### The task
Say nothing but the number of lines below in which the string "возможностями" appears.

### The data
BEGIN

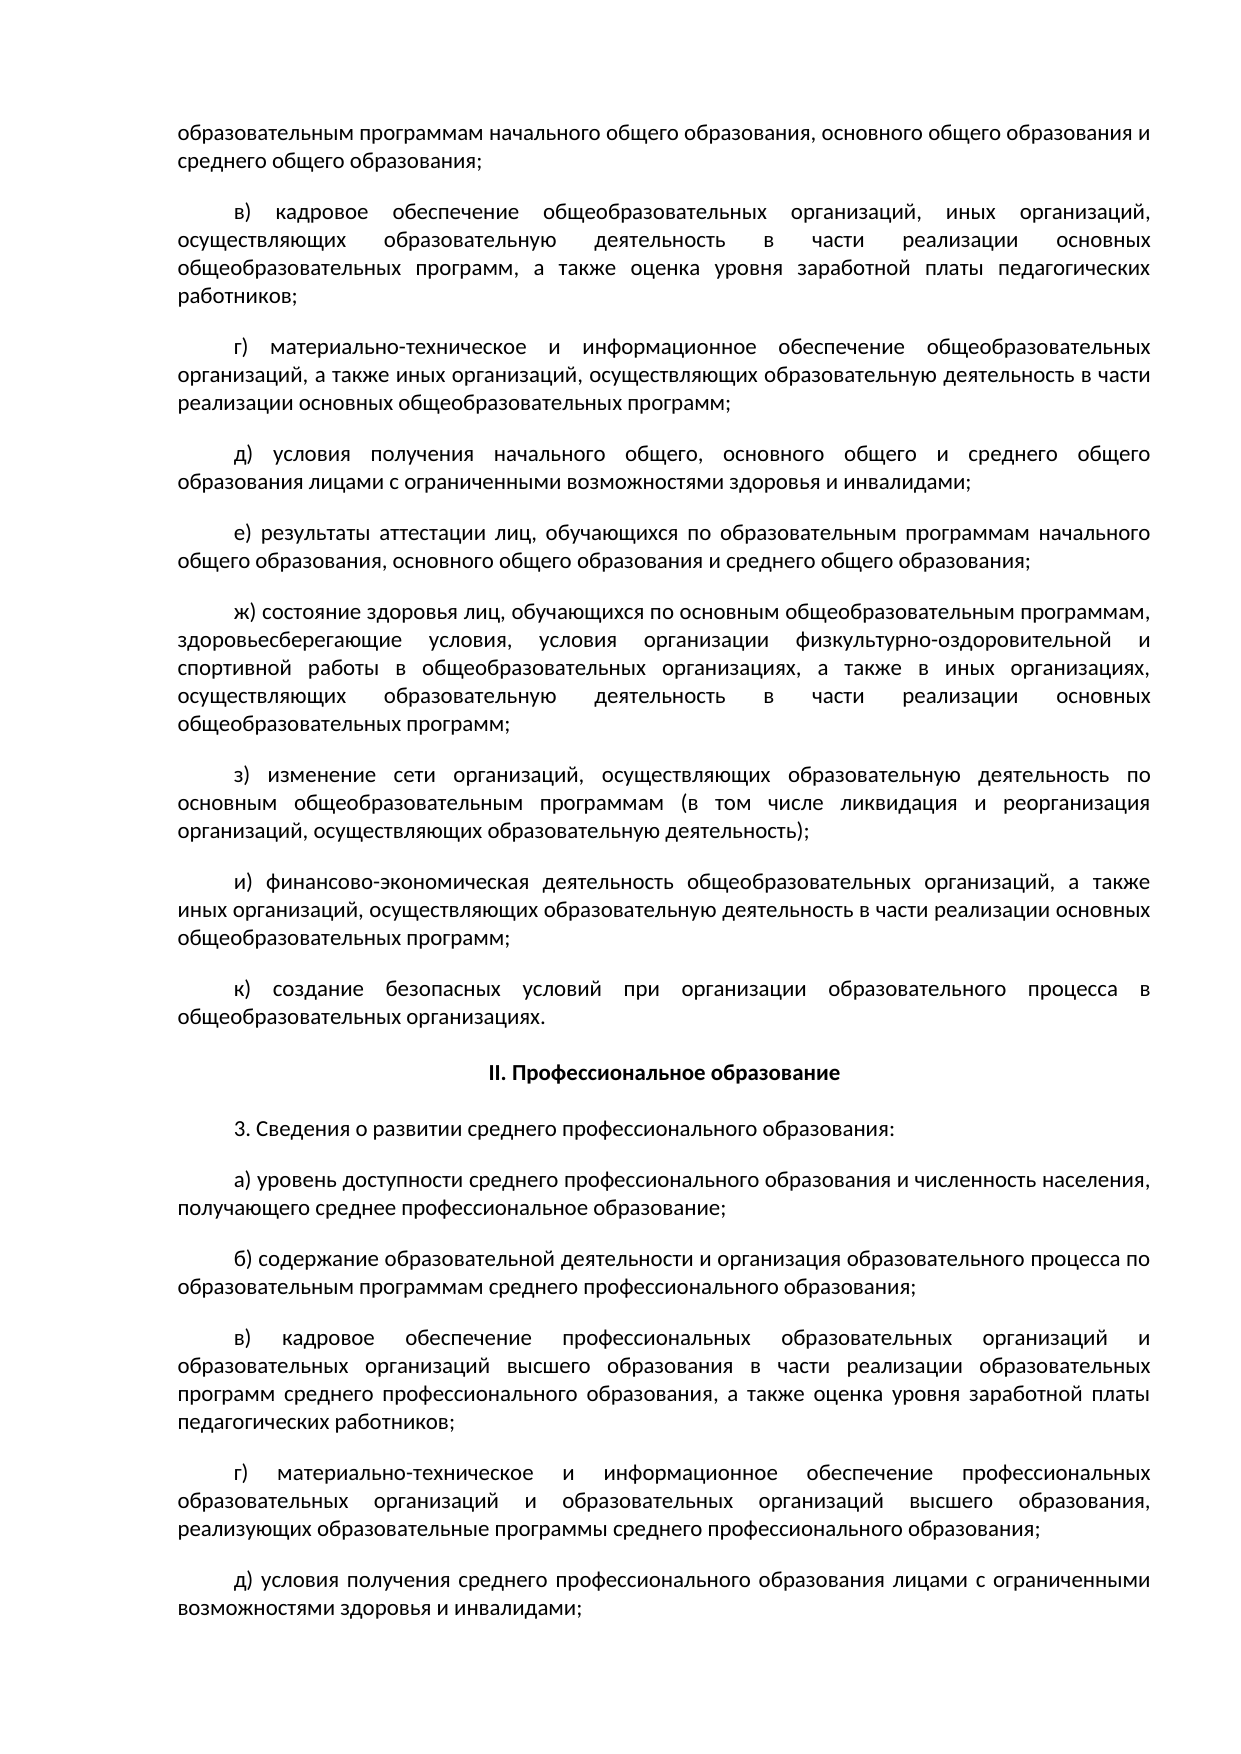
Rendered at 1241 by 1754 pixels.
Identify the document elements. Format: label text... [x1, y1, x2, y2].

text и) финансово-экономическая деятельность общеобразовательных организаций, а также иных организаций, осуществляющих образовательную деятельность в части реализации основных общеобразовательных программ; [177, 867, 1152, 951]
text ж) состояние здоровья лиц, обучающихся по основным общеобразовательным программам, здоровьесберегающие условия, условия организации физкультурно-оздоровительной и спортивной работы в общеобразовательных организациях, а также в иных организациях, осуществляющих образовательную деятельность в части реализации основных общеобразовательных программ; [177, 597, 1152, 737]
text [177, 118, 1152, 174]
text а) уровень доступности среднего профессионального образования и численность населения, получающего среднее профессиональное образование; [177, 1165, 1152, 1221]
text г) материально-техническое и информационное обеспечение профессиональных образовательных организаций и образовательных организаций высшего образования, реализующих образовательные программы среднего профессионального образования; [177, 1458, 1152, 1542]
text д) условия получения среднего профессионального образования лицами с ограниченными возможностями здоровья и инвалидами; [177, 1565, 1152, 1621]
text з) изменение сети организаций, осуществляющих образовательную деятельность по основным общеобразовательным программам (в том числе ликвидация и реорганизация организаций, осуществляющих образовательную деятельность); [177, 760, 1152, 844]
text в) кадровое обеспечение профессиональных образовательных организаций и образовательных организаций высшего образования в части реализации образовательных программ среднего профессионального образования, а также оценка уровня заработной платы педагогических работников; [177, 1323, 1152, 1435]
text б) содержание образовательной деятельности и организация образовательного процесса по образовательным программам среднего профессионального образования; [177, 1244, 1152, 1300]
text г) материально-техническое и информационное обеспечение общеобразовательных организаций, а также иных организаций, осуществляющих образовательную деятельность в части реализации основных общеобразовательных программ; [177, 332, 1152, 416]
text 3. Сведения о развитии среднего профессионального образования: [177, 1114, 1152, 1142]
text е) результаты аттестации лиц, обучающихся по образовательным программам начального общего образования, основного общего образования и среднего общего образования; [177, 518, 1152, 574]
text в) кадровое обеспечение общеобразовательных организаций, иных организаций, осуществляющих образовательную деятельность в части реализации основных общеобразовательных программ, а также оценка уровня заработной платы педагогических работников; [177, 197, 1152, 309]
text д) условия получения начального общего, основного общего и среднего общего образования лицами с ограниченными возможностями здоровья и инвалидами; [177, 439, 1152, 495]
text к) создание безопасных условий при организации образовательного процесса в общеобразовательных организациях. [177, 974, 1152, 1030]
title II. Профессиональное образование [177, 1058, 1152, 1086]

END

### Final answer
2